JOB ITEM:
When you reproduce these records, keep every word exactly and drop the images.

DATA:
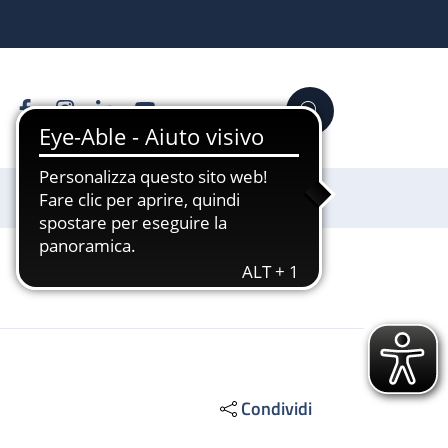
Facebook
Instagram
Linkedin
YouTube
Cerca
Sostienici
Condividi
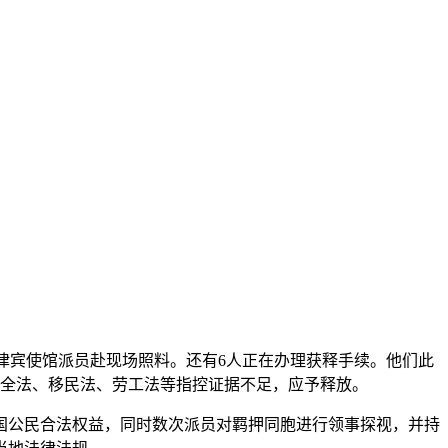
驻菲律宾使馆派员赴现场照料。还有6人正在办理获释手续。他们此
安全法、移民法、劳工法等指控证据不足，应予释放。
公民合法权益，同时数次派员对羁押同胞进行领事探视，并持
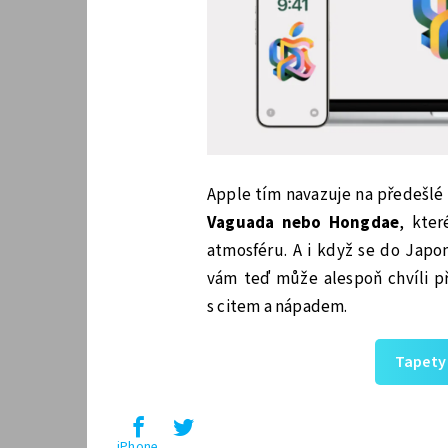
Apple tím navazuje na předešlé
Vaguada nebo Hongdae
, kter
atmosféru. A i když se do Japo
vám teď může alespoň chvíli př
s citem a nápadem.
Tapety 
iPhone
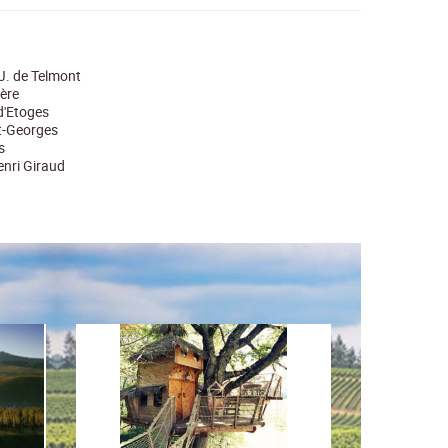
J. de Telmont
ière
d'Etoges
t-Georges
s
nri Giraud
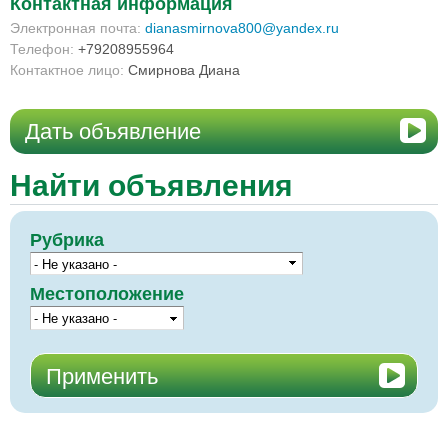
Контактная информация
Электронная почта:
dianasmirnova800@yandex.ru
Телефон:
+79208955964
Контактное лицо:
Смирнова Диана
Дать объявление
Найти объявления
Рубрика
Местоположение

ANSWER TO THIS TASK:
Facebook
Instagram
Linkedin
YouTube
Cerca
Sostienici
Condividi
驻菲律宾使馆派员赴现场照料。还有6人正在办理获释手续。他们此
安全法、移民法、劳工法等指控证据不足，应予释放。
公民合法权益，同时数次派员对羁押同胞进行领事探视，并持
Apple tím navazuje na předešlé
Vaguada nebo Hongdae
, kter
atmosféru. A i když se do Japo
vám teď může alespoň chvíli př
s citem a nápadem.
Tapety 
iPhone
J. de Telmont
ière
d'Etoges
t-Georges
s
nri Giraud
Контактная информация
Электронная почта:
dianasmirnova800@yandex.ru
Телефон:
+79208955964
Контактное лицо:
Смирнова Диана
Дать объявление
Найти объявления
Рубрика
Местоположение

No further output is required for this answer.